Cette alliance du merveilleux et du réalisme dans le rendu des choses et des personnages donne une saveur inégalable aux romans de García Márquez. Saveur différente du merveilleux très métaphysique de Jorge Luis Borges. Saveur différente du merveilleux exubérant et humoristique de Julio Cortázar (un autre grand conteur d'histoires !!!)

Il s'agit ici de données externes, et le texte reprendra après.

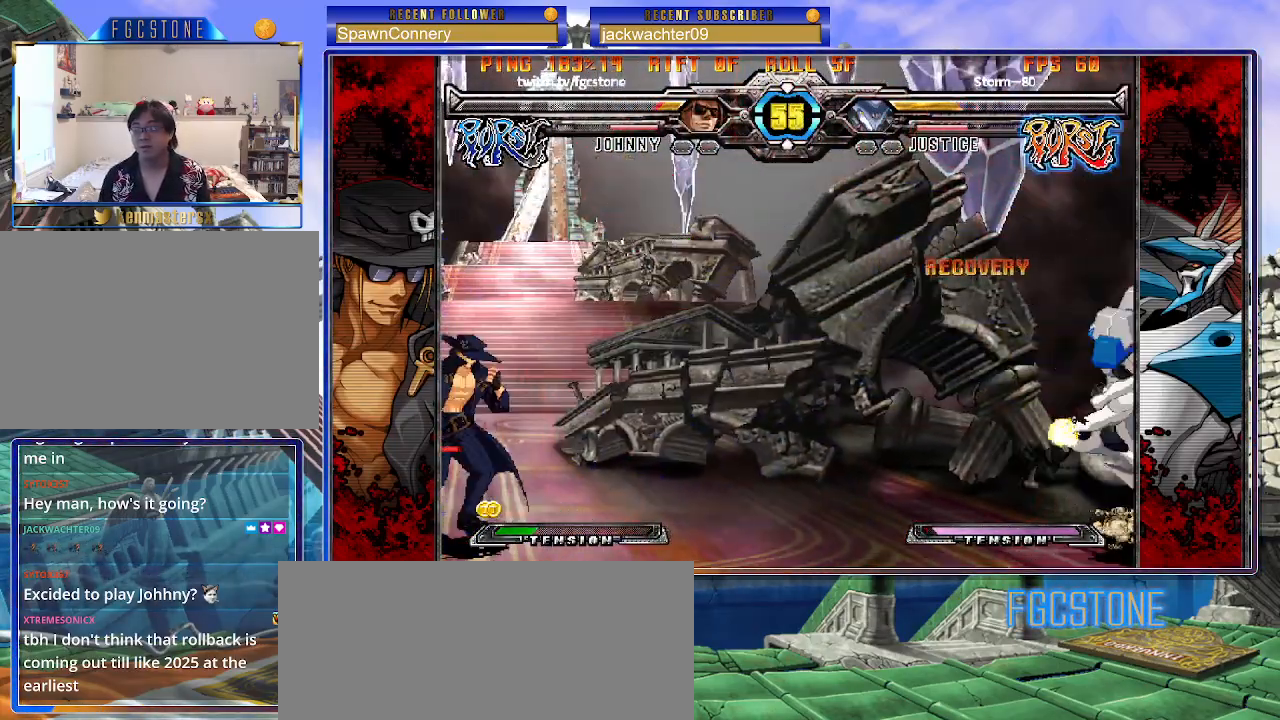
{"buttons": [], "left_stick": "right", "events": []}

Voilà. Quand un écrivain meurt, il convient de se le rappeler avant la déferlante qui va le mettre en pièces, faire son bilan, l'examiner dans ses à-côtés non-littéraires (et pour cela - je le parie - le condamner), le ramener à une étape dans l'évolution de la littérature, le réduire à son personnage social (étant donné la grande ignorance en littérature de ceux qui sont chargés de faire l'information) et bientôt (les nouvelles passant tellement vite) le reléguer dans l'oubli, dont seule la mort l'aura extirpé pour les médias de mаssе.
Un vrai écrivain est mort.
sergeclimax69007
Membre suprême
17 avril 2014 à 23:43
Un portrait bilingue en anglais et en espagnol, un portrait en empathie avec son sujet, Gabriel García Márquez, donnant à voir bien des aspects de la réalité colombienne, hors de laquelle il a dû se faufiler et sur laquelle il a dû s'appuyer pour donner du corps à un univers de narrations relevant à la fois du réalisme et du merveilleux.

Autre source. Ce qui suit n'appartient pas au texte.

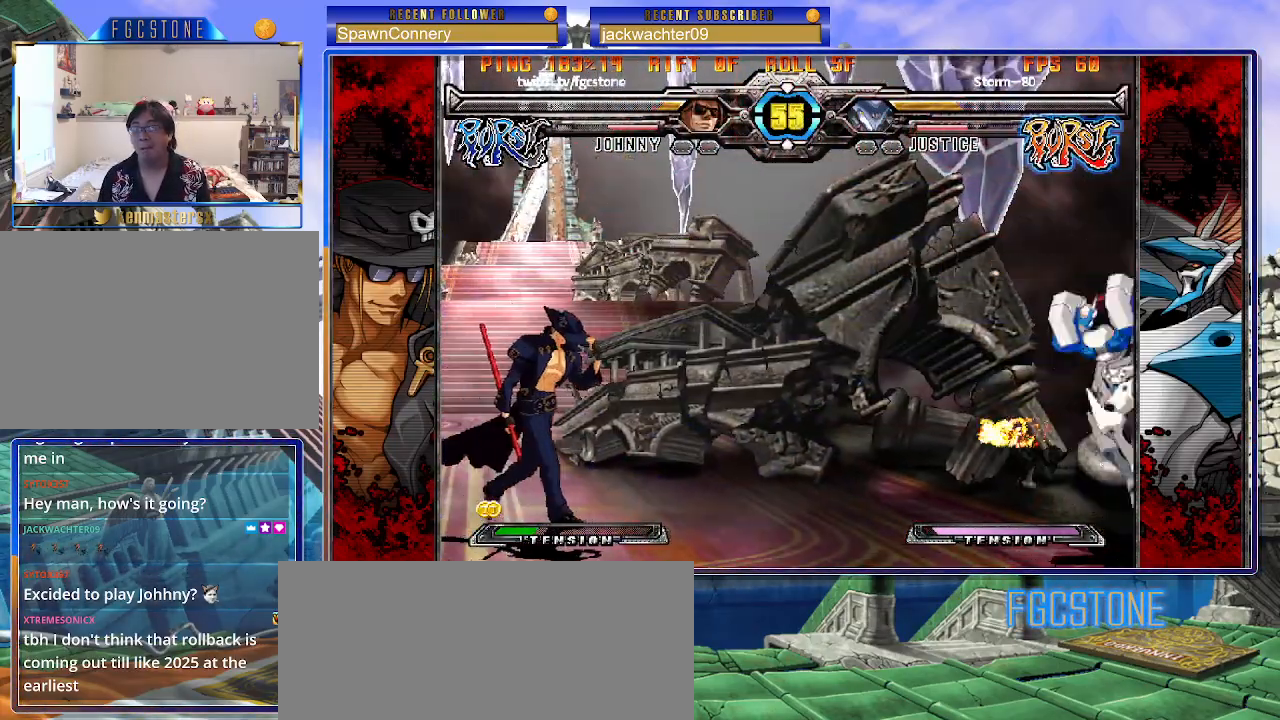
{"buttons": [], "left_stick": "left", "events": [[500, "left_stick", "left"]]}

C'est un extrait (les onze premières minutes).
Son discours lors de la réception du prix Nobel de littérature. En langue espagnole (en castillan).
En vérité, un cours d'histoire sur la réalité sud-américaine : les coups d’État, les guerres civiles menés contre leurs peuples par des régimes sanguinaires, tout ce qui a fait de l'Amérique du Sud une "solitude" peuplée de cauchemars ; G.G.M. recommande à l'Europe de regarder dans son passé pour comprendre le présent sanglant de l'Amérique du Sud ; l’originalité de la littérature sud-américaine fleurit malgré les horreurs et le cours sanglant de l'histoire "à la merci des mаîtгеs du monde", mais écoutez par vous-même.
sergeclimax69007
Membre suprême
18 avril 2014 à 02:19
asiat68
Membre émérite
18 avril 2014 à 21:24
R.I.P. Gabriel Garcia Marquez.
J'ai adoré ses livres, son style incomparable.
sergeclimax69007
Membre suprême
19 avril 2014 à 03:05
Merci, Asiat, je ne sais trop comment nos jeunes adonnés à des jeux sans paroles perçoivent l'imaginaire, quand celui-ci se réduit à un ensemble normalisé d'images 3-D spectaculaires ?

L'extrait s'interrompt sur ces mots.